• [Exercise instructions] Reproduce word for word the lines between those holding "Sonnewald, U., Lerchl, J., Zrenner, R., Frommer, W., 1994." and "Physiol., 150(2):801-814. [doi:10.1104/pp.109.138230]", inclusive, and nothing else from the data below.

Page-level text extractions:
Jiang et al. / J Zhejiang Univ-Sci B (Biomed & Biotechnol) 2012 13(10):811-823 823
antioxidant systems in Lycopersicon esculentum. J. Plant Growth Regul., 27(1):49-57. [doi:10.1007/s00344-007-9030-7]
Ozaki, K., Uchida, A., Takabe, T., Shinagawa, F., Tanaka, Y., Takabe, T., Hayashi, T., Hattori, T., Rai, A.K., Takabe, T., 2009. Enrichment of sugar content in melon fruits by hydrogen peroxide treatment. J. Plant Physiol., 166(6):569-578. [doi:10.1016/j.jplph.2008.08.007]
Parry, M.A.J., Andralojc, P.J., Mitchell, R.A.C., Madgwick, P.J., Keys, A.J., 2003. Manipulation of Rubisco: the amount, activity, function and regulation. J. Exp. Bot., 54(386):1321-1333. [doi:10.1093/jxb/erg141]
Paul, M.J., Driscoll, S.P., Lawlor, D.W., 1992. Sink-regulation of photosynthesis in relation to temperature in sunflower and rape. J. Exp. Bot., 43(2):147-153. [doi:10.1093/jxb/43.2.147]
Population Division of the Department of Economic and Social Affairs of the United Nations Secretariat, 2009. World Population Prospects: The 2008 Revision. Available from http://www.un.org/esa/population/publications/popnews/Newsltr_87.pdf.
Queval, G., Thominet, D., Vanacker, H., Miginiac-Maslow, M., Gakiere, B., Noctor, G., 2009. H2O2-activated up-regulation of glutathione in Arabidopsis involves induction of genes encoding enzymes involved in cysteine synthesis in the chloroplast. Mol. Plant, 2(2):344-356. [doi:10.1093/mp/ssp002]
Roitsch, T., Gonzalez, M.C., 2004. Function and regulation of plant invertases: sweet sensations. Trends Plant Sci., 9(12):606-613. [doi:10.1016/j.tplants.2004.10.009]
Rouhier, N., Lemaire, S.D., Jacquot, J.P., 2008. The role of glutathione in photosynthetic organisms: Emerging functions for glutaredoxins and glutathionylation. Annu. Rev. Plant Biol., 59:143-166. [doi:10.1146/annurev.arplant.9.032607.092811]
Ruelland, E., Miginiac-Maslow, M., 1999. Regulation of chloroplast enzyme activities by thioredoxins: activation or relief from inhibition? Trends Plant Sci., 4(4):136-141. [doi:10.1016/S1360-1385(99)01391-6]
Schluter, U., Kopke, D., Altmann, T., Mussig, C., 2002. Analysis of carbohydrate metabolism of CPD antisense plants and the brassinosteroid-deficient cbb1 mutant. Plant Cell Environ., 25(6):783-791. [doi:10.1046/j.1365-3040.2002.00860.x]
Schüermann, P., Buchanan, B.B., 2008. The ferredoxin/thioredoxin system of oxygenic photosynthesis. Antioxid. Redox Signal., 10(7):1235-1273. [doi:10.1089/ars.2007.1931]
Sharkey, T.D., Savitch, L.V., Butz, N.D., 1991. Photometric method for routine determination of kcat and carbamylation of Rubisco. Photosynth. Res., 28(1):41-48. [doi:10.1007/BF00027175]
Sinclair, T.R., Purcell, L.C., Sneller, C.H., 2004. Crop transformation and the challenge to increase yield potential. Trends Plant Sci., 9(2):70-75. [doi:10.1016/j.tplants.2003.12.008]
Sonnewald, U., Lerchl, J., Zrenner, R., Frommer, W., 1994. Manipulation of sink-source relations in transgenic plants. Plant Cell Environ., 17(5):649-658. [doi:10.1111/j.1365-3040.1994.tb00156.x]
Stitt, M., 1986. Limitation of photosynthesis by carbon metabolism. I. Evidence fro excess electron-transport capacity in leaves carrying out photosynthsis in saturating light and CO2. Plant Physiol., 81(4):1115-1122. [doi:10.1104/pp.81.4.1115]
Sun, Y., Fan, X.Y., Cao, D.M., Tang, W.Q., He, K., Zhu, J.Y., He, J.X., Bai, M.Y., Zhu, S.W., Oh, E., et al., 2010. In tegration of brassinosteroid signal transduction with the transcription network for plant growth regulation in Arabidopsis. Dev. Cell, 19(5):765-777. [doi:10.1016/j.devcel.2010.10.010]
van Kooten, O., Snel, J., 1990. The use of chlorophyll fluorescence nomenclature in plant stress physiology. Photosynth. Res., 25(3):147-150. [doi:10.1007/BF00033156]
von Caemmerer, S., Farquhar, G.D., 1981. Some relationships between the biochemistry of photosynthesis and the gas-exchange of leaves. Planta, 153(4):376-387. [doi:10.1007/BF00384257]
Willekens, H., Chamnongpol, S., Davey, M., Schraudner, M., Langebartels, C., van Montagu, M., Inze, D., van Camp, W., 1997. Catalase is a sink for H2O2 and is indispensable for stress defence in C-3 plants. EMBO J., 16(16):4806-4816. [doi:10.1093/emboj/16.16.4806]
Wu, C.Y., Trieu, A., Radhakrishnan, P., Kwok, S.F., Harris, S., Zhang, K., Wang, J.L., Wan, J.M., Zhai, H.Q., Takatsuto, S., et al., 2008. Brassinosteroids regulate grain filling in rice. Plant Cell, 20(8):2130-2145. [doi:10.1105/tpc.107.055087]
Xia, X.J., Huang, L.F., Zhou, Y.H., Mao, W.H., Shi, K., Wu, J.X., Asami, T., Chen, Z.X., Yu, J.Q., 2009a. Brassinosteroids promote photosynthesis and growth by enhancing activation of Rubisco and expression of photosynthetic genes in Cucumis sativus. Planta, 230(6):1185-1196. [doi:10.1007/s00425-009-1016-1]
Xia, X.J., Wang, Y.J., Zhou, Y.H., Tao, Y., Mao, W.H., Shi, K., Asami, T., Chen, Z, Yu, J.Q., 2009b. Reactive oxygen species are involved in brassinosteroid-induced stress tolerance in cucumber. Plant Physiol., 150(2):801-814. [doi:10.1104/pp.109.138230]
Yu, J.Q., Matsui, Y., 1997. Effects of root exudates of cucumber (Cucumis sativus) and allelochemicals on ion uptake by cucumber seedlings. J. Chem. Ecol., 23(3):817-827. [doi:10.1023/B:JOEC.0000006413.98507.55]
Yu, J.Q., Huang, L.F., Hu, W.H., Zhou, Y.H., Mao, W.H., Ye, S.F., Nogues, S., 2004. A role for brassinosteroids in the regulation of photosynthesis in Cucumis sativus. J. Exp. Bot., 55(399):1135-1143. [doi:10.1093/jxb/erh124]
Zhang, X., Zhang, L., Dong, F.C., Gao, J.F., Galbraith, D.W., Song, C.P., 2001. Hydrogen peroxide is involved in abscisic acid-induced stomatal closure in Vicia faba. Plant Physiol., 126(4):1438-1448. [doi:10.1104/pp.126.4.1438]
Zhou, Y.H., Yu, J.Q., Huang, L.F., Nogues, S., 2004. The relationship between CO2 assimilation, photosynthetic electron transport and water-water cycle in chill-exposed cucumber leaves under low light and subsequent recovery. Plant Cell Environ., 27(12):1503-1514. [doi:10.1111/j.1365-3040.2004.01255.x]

• [Exercise answer]
Sonnewald, U., Lerchl, J., Zrenner, R., Frommer, W., 1994. Manipulation of sink-source relations in transgenic plants. Plant Cell Environ., 17(5):649-658. [doi:10.1111/j.1365-3040.1994.tb00156.x]
Stitt, M., 1986. Limitation of photosynthesis by carbon metabolism. I. Evidence fro excess electron-transport capacity in leaves carrying out photosynthsis in saturating light and CO2. Plant Physiol., 81(4):1115-1122. [doi:10.1104/pp.81.4.1115]
Sun, Y., Fan, X.Y., Cao, D.M., Tang, W.Q., He, K., Zhu, J.Y., He, J.X., Bai, M.Y., Zhu, S.W., Oh, E., et al., 2010. In tegration of brassinosteroid signal transduction with the transcription network for plant growth regulation in Arabidopsis. Dev. Cell, 19(5):765-777. [doi:10.1016/j.devcel.2010.10.010]
van Kooten, O., Snel, J., 1990. The use of chlorophyll fluorescence nomenclature in plant stress physiology. Photosynth. Res., 25(3):147-150. [doi:10.1007/BF00033156]
von Caemmerer, S., Farquhar, G.D., 1981. Some relationships between the biochemistry of photosynthesis and the gas-exchange of leaves. Planta, 153(4):376-387. [doi:10.1007/BF00384257]
Willekens, H., Chamnongpol, S., Davey, M., Schraudner, M., Langebartels, C., van Montagu, M., Inze, D., van Camp, W., 1997. Catalase is a sink for H2O2 and is indispensable for stress defence in C-3 plants. EMBO J., 16(16):4806-4816. [doi:10.1093/emboj/16.16.4806]
Wu, C.Y., Trieu, A., Radhakrishnan, P., Kwok, S.F., Harris, S., Zhang, K., Wang, J.L., Wan, J.M., Zhai, H.Q., Takatsuto, S., et al., 2008. Brassinosteroids regulate grain filling in rice. Plant Cell, 20(8):2130-2145. [doi:10.1105/tpc.107.055087]
Xia, X.J., Huang, L.F., Zhou, Y.H., Mao, W.H., Shi, K., Wu, J.X., Asami, T., Chen, Z.X., Yu, J.Q., 2009a. Brassinosteroids promote photosynthesis and growth by enhancing activation of Rubisco and expression of photosynthetic genes in Cucumis sativus. Planta, 230(6):1185-1196. [doi:10.1007/s00425-009-1016-1]
Xia, X.J., Wang, Y.J., Zhou, Y.H., Tao, Y., Mao, W.H., Shi, K., Asami, T., Chen, Z, Yu, J.Q., 2009b. Reactive oxygen species are involved in brassinosteroid-induced stress tolerance in cucumber. Plant Physiol., 150(2):801-814. [doi:10.1104/pp.109.138230]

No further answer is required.